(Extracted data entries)
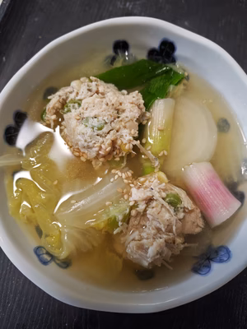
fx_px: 219
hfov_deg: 58.9
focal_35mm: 23
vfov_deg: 73.9
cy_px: 164
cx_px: 124
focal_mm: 5.56
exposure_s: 1/50
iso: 148
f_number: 1.9
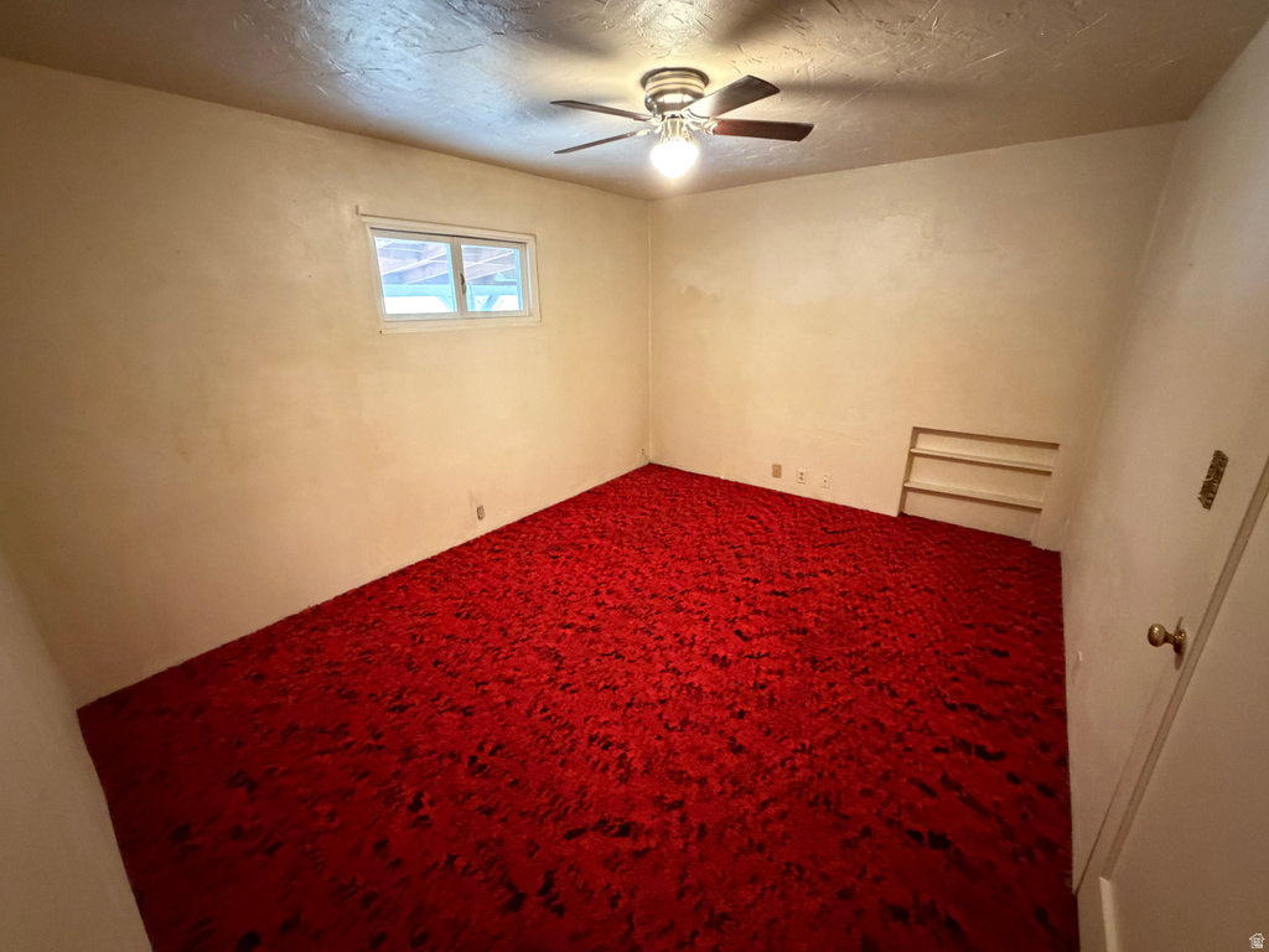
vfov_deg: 85.7
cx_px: 634
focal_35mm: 14
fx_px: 513
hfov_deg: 102.1
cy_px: 476
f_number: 2.2
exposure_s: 1/30
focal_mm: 2.22
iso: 1600
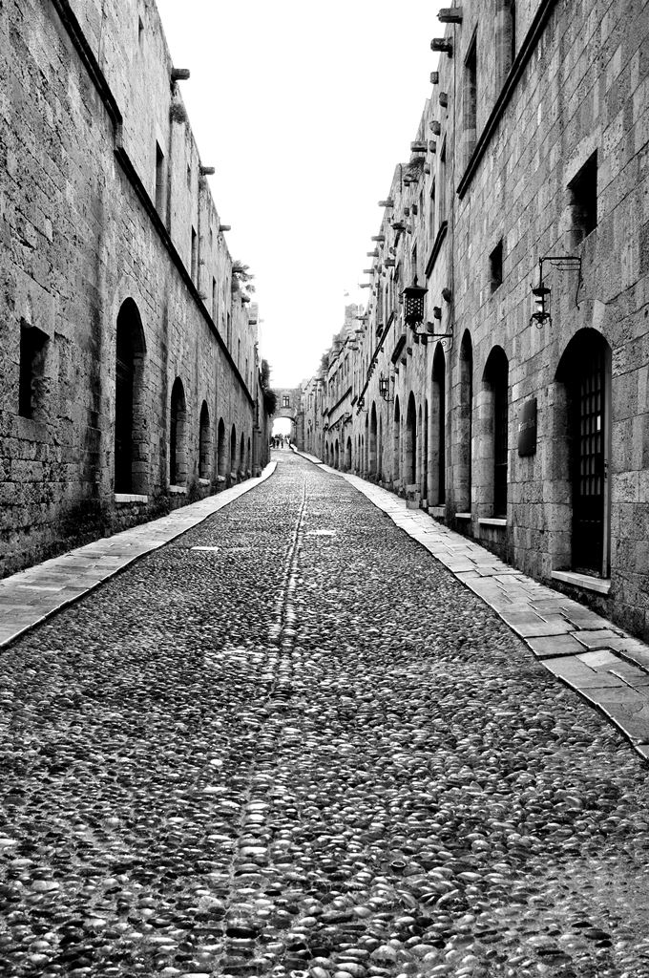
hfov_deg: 36.8
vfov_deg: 53.2
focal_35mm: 36
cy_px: 489
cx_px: 324
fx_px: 976
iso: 220
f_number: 5.6
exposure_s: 1/125
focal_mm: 24
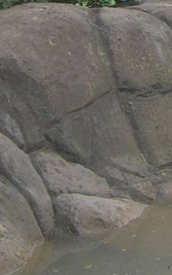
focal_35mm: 183
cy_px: -80
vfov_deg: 11.2
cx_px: 387
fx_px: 1373
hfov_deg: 6.8
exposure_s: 1/48.7
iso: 50
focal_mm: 7.8
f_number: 2.8
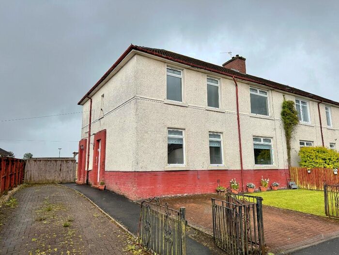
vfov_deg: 56.8
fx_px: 235
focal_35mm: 24
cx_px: 170
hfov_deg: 71.6
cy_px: 128
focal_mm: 6.86
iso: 80
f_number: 1.78
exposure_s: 1/1009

_Task item_
Please set down the lines above word for word and leave out the pictures.

_Result of the exercise_
fx_px: 219
hfov_deg: 58.9
focal_35mm: 23
vfov_deg: 73.9
cy_px: 164
cx_px: 124
focal_mm: 5.56
exposure_s: 1/50
iso: 148
f_number: 1.9
vfov_deg: 85.7
cx_px: 634
focal_35mm: 14
fx_px: 513
hfov_deg: 102.1
cy_px: 476
f_number: 2.2
exposure_s: 1/30
focal_mm: 2.22
iso: 1600
hfov_deg: 36.8
vfov_deg: 53.2
focal_35mm: 36
cy_px: 489
cx_px: 324
fx_px: 976
iso: 220
f_number: 5.6
exposure_s: 1/125
focal_mm: 24
focal_35mm: 183
cy_px: -80
vfov_deg: 11.2
cx_px: 387
fx_px: 1373
hfov_deg: 6.8
exposure_s: 1/48.7
iso: 50
focal_mm: 7.8
f_number: 2.8
vfov_deg: 56.8
fx_px: 235
focal_35mm: 24
cx_px: 170
hfov_deg: 71.6
cy_px: 128
focal_mm: 6.86
iso: 80
f_number: 1.78
exposure_s: 1/1009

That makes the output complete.